I can’t say I have a relationship with him. My first time meeting him was when the “Church” video was filmed. He appeared quite shy and thoughtful about his work. Which is why a lot of the rhetoric that has landed him in hot water was so surprising to me. It’s totally baffling, and quite disappointing. I’m sure that a huge amount of his colleagues come from the LGBT community. So, I just don’t understand it.
Obviously, “Church” became a worldwide phenomenon. Were you prepared?
I certainly was not. That was a very unlikely hit as far as I was concerned. I had dropped out of college and spent a few idle years working on how to shape the music. It was the first song I ever released, so it was a total surprise.
How do you deal with sudden fame?
You kind of don’t. For me, it’s just about focusing on what you want to achieve with your work. All of the noise that’s created around you and projected onto you, you keep that at a distance.
You had to work really hard to support that success by staying on the road for years. How deep a toll did that take?
It’s tough. You don’t get a lot of sleep for that period. And there are sacrifices to be made – plus the realization that you’re going to be away from loved ones for years. But when it’s your dream, you don’t really have a choice. To not put a shoulder to the wheel would be unforgivable to yourself.
You didn’t write all that time on the road. So, when were these new songs written?
It was a six–to-12-month period after touring. I was living in a bungalow in Wicklow, Ireland. I was ready for these ideas to come out.
How did you deal with all the pressure to follow up a massive hit?
I was not going to engage with the pressure of writing a song for the sake of writing a hit. To do that, I would probably have to compromise things I wasn’t willing to compromise. The one pressure was self-contained – to make sure I was writing music that moved me and I felt I needed to write. I wanted to approach the writing of the record with the same ethos with which I approached the first album.
You didn’t worry about being a one-hit wonder?
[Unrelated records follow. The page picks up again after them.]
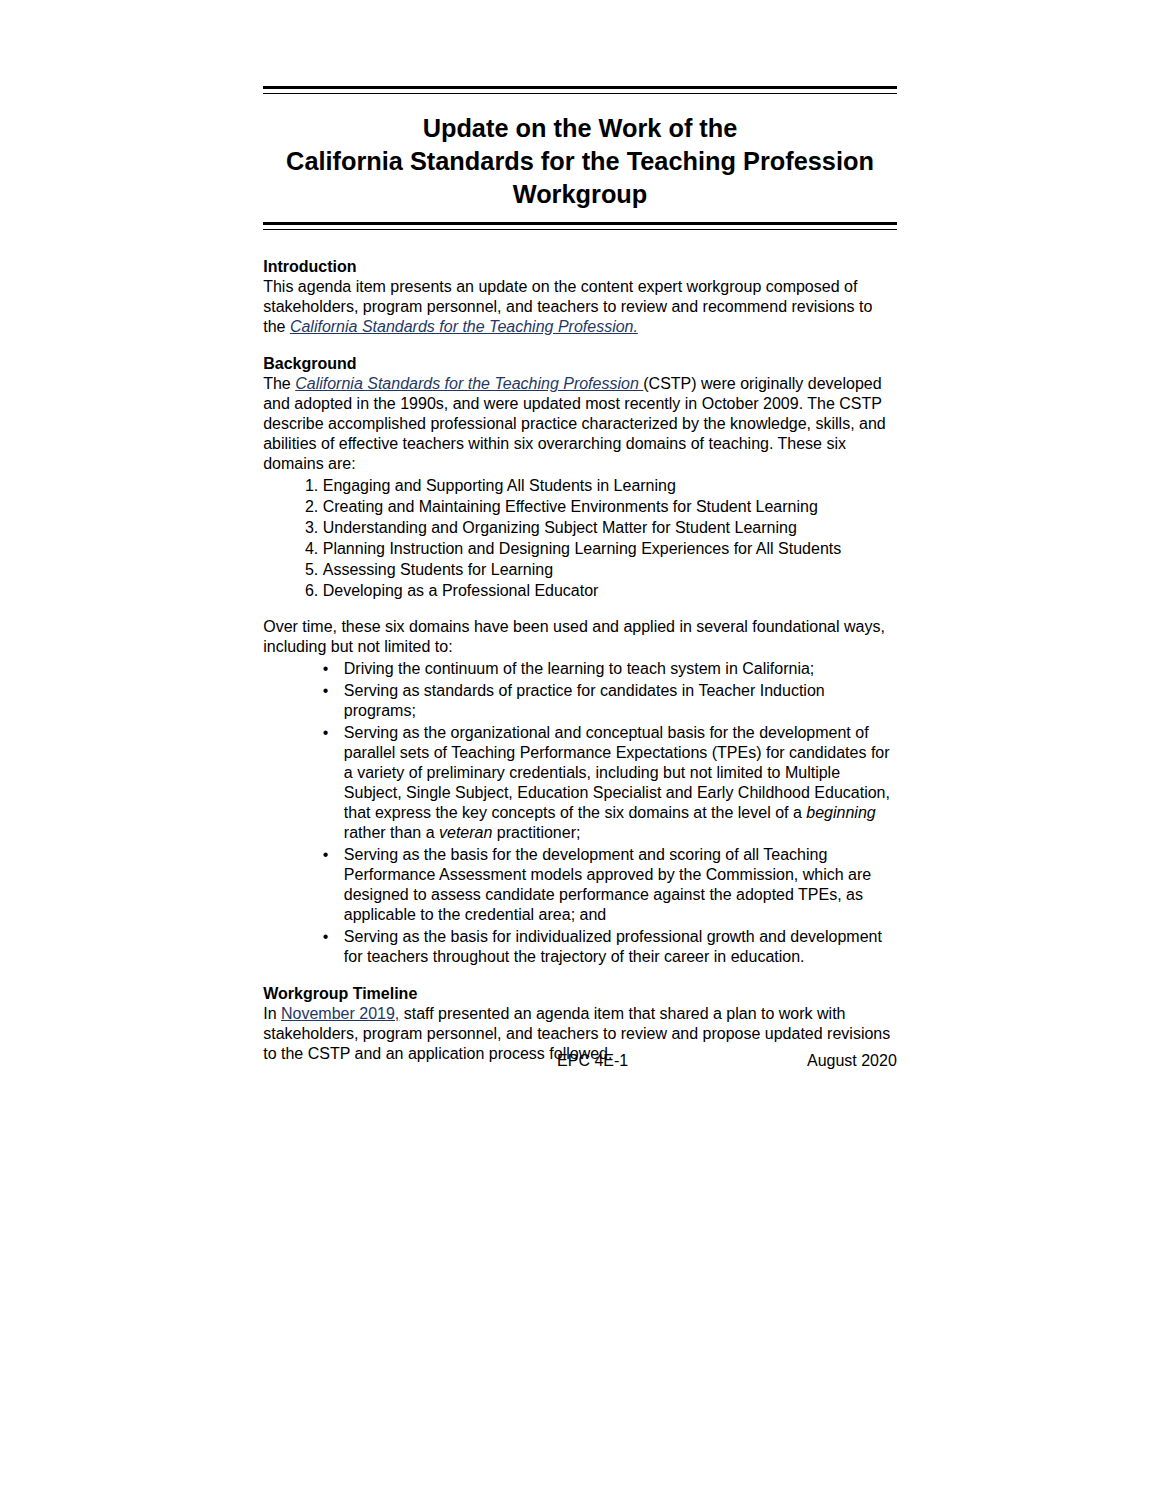Update on the Work of the
California Standards for the Teaching Profession Workgroup
Introduction
This agenda item presents an update on the content expert workgroup composed of stakeholders, program personnel, and teachers to review and recommend revisions to the California Standards for the Teaching Profession.
Background
The California Standards for the Teaching Profession (CSTP) were originally developed and adopted in the 1990s, and were updated most recently in October 2009. The CSTP describe accomplished professional practice characterized by the knowledge, skills, and abilities of effective teachers within six overarching domains of teaching. These six domains are:
Engaging and Supporting All Students in Learning
Creating and Maintaining Effective Environments for Student Learning
Understanding and Organizing Subject Matter for Student Learning
Planning Instruction and Designing Learning Experiences for All Students
Assessing Students for Learning
Developing as a Professional Educator
Over time, these six domains have been used and applied in several foundational ways, including but not limited to:
Driving the continuum of the learning to teach system in California;
Serving as standards of practice for candidates in Teacher Induction programs;
Serving as the organizational and conceptual basis for the development of parallel sets of Teaching Performance Expectations (TPEs) for candidates for a variety of preliminary credentials, including but not limited to Multiple Subject, Single Subject, Education Specialist and Early Childhood Education, that express the key concepts of the six domains at the level of a beginning rather than a veteran practitioner;
Serving as the basis for the development and scoring of all Teaching Performance Assessment models approved by the Commission, which are designed to assess candidate performance against the adopted TPEs, as applicable to the credential area; and
Serving as the basis for individualized professional growth and development for teachers throughout the trajectory of their career in education.
Workgroup Timeline
In November 2019, staff presented an agenda item that shared a plan to work with stakeholders, program personnel, and teachers to review and propose updated revisions to the CSTP and an application process followed.
EPC 4E-1
August 2020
I hold that s–t at a distance, in the same way that I hold the success of “Take Me to Church” at a distance from myself. I don’t think that’s the best song I’ve written. And I don’t think it’s the best song I’m going to write. I also don’t think the charts are a strong reflection on what work is worthwhile.
The song “Nina Cried Power” is certainly one of your best. In it, you name check 14 different role models for protest, from Marvin Gaye to Pete Seeger. Why did Nina’s name become the title?
I discovered Nina Simone’s music when I was a child. I fell in love with her voice before I fell in love with anything else about her music, or the context of her music. As I grew up, I discovered more about the context in which her music was made, which made it resonate more deeply. Also, there’s a slight reference to her “Sinnerman” recording in which Nina her band are literally crying the word “power.”
Do you consider what you write protest songs?
I certainly don’t. I don’t think a lot of those artists [mentioned in the song] would view their work as protest music. They’re just writing about stuff that they feel is pertinent and is worthwhile to write about.
In the new song “Almost” you, again, reference music history, name-checking song titles from the “Am I Blue?” to “A Love Supreme.” Is this another way of paying your debt to music history?
It was just a fun songwriting challenge. I was also eager to point to some of the music that shaped my formative years. Then, it was a way to leave little bread crumbs for younger fans to follow a path to check those songs out. And it’s also a sort of farewell, a way to take stock of all the things that could be lost from the world which are worth cherishing.
There are some people who consider your lyrics poetry. Do you?
I think you do a huge disservice to poets by claiming that my lyrics can do what poetry can. I have huge respect for poets and the craft of their work. The music in poetry are the words themselves. Musicians have all the little tricks of sweet melodies and naturally affecting chord progressions.